**Records for the exercise**
* * * * * * *

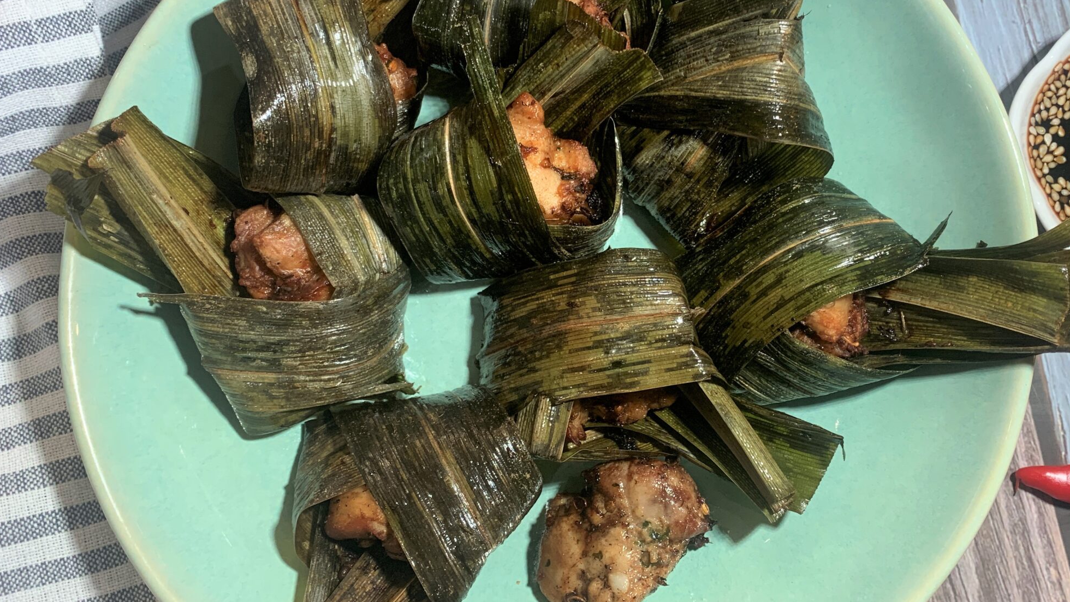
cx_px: 675
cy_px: 209
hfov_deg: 53.4
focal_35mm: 37
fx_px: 1050
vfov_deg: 31.8
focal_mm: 4.25
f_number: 1.8
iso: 100
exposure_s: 1/100
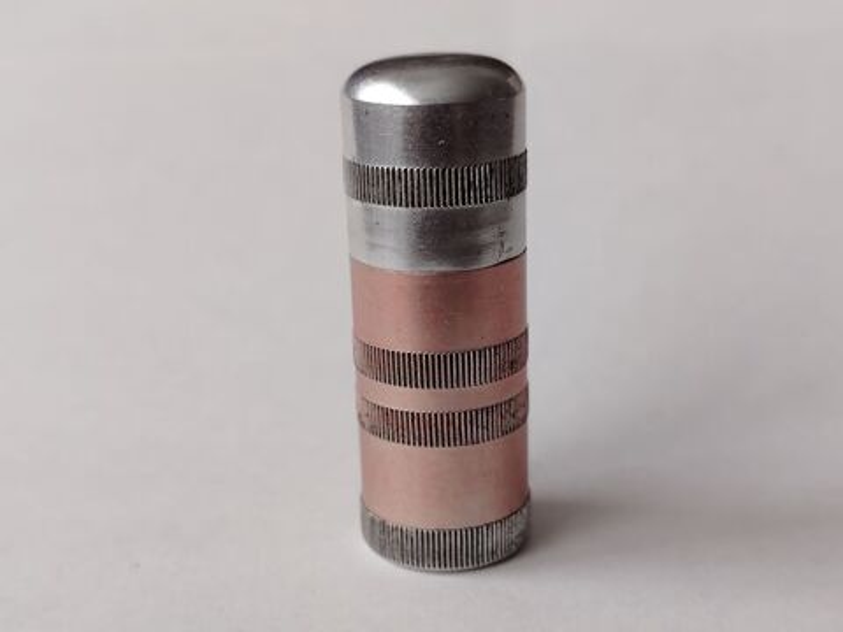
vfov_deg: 29.1
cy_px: 316
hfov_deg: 38.2
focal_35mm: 50
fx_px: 1218
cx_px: 422
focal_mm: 5.25
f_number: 1.75
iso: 431
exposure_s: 1/33.3
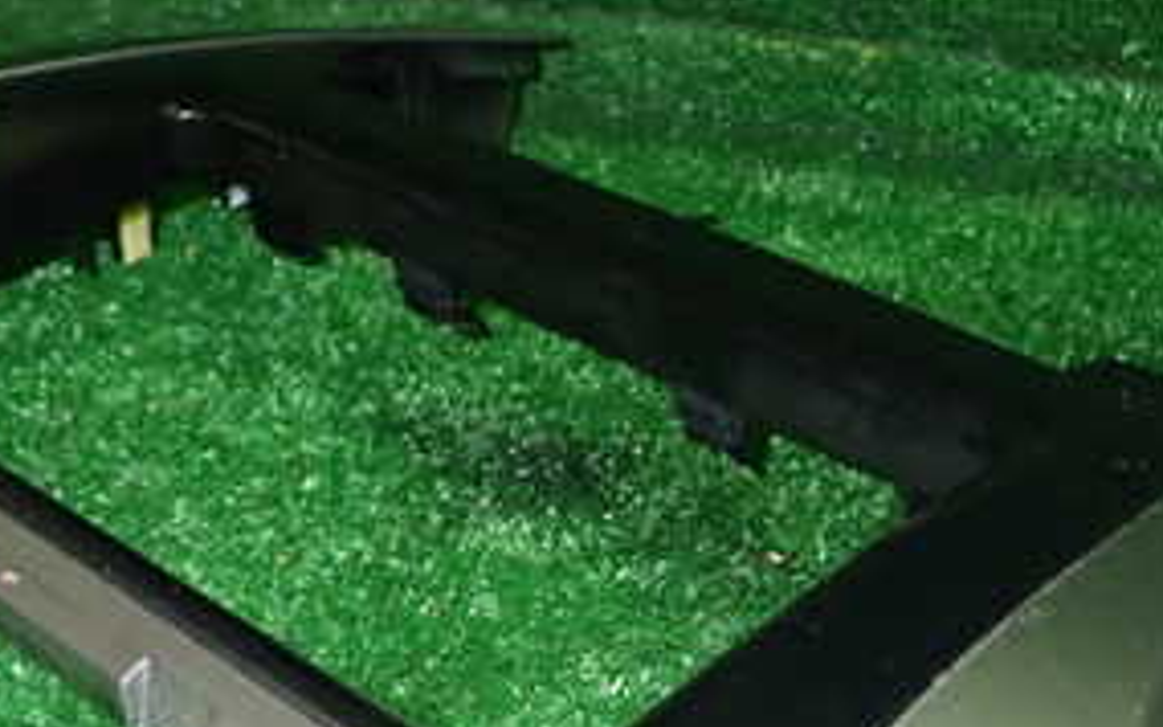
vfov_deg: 19.1
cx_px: 584
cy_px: 621
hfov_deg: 30.6
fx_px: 2123
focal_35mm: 67
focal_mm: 5.4
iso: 800
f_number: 6.3
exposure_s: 1/30
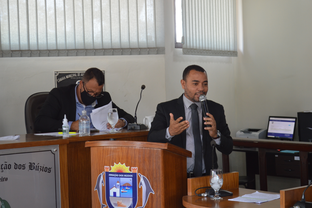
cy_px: 104
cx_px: 156
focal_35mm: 82
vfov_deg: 16.5
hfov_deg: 24.6
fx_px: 714
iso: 400
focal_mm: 55
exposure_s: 1/25
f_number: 5.6
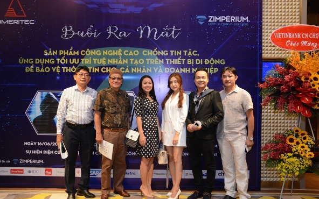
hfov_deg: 61.2
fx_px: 270
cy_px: 101
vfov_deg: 40.6
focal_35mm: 31
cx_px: 158
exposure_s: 1/80
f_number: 4.5
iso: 1000
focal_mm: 20
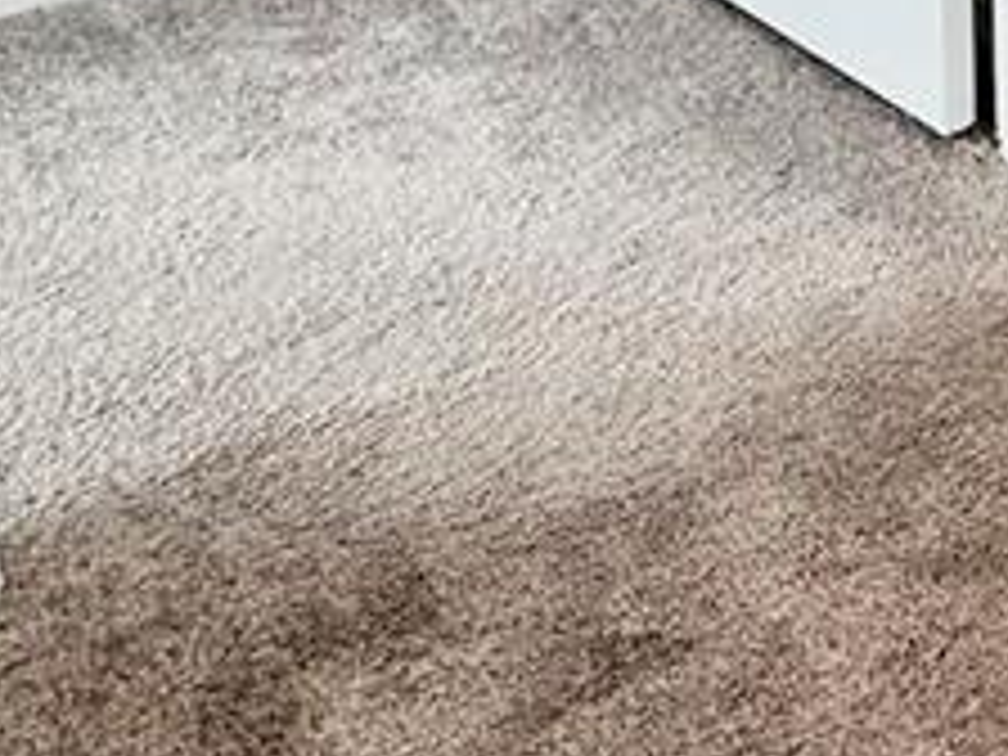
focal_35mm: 64
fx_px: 1864
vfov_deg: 17.9
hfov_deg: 19.9
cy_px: -634
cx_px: 1908
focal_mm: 2.22
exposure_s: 1/120
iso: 100
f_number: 2.2
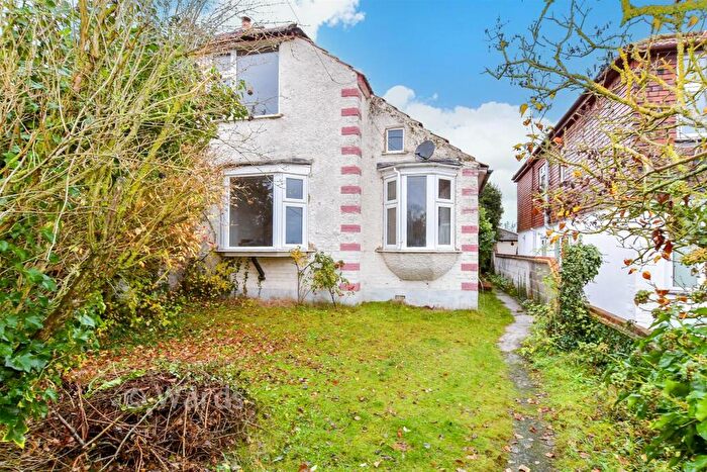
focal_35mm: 15
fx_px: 295
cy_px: 236
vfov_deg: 77.4
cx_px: 354
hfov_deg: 100.4
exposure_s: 1/20
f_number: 8
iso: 320
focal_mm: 10
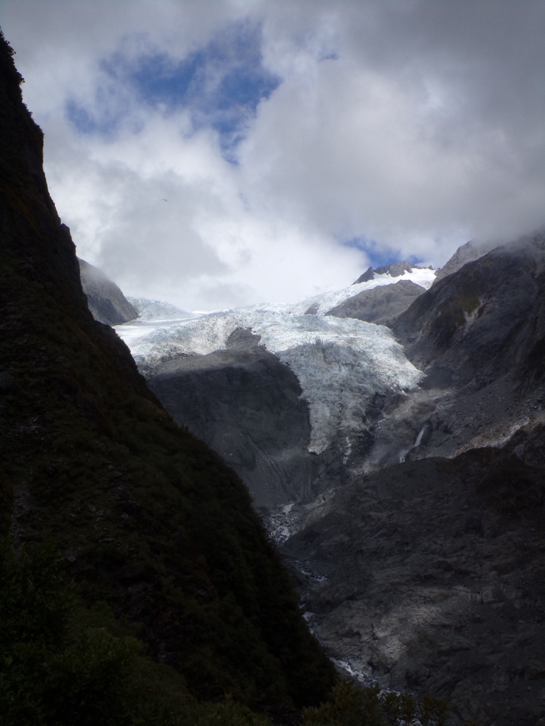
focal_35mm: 49
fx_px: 1029
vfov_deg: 38.9
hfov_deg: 29.7
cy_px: 363
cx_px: 272
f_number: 9.2
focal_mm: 8.7
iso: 80
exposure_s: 1/400
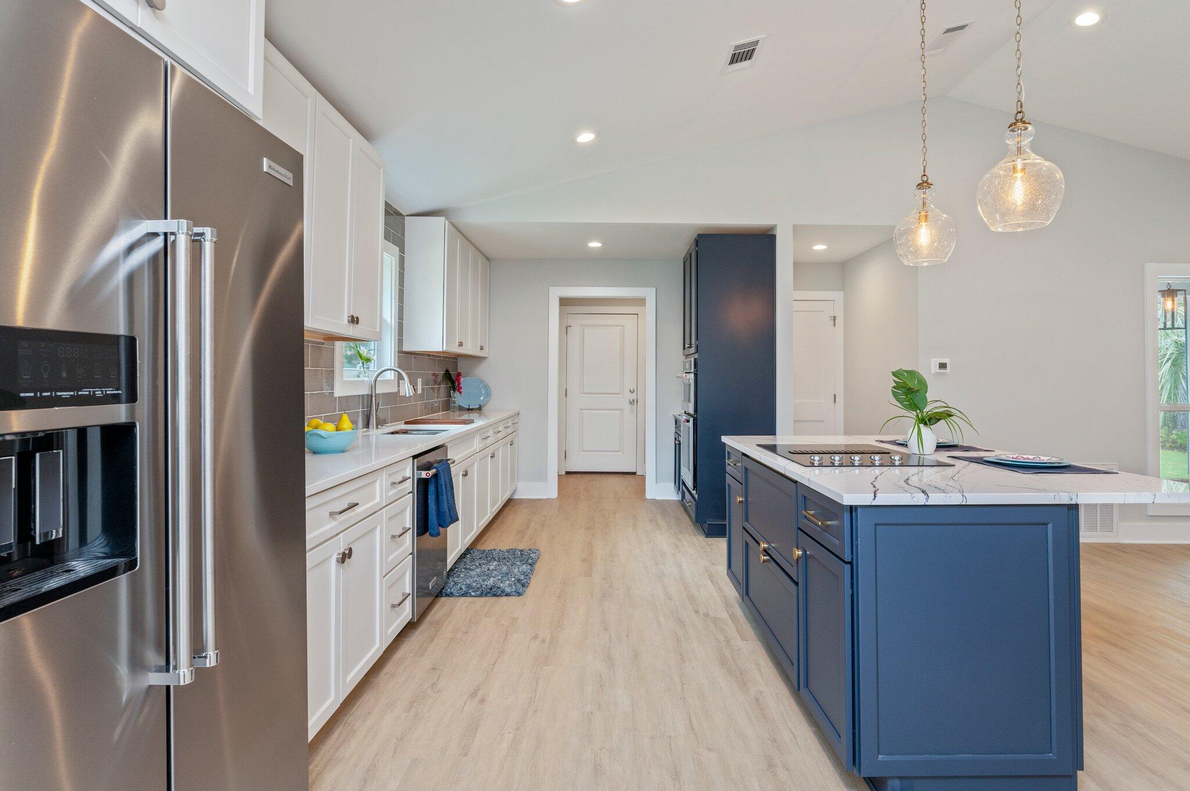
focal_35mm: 18
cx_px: 595
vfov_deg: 65.9
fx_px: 611
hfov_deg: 88.5
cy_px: 396
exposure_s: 1/30
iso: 320
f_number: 7.1
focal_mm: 18.5
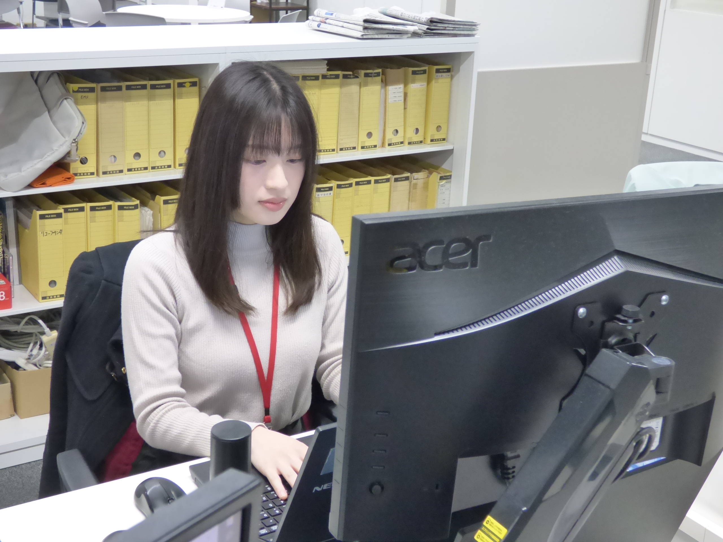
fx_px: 1044
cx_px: 362
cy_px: 271
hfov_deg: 38.2
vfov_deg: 29.1
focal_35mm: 50
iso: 800
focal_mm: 8.68
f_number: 3.8
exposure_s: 1/40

* * * * * * *

**Written task**
From the records above, copy only the lines running from the line holding "focal_mm: 55" through the line holding "exposure_s: 1/120", with no pictures.

**Answer**
focal_mm: 55
exposure_s: 1/25
f_number: 5.6
hfov_deg: 61.2
fx_px: 270
cy_px: 101
vfov_deg: 40.6
focal_35mm: 31
cx_px: 158
exposure_s: 1/80
f_number: 4.5
iso: 1000
focal_mm: 20
focal_35mm: 64
fx_px: 1864
vfov_deg: 17.9
hfov_deg: 19.9
cy_px: -634
cx_px: 1908
focal_mm: 2.22
exposure_s: 1/120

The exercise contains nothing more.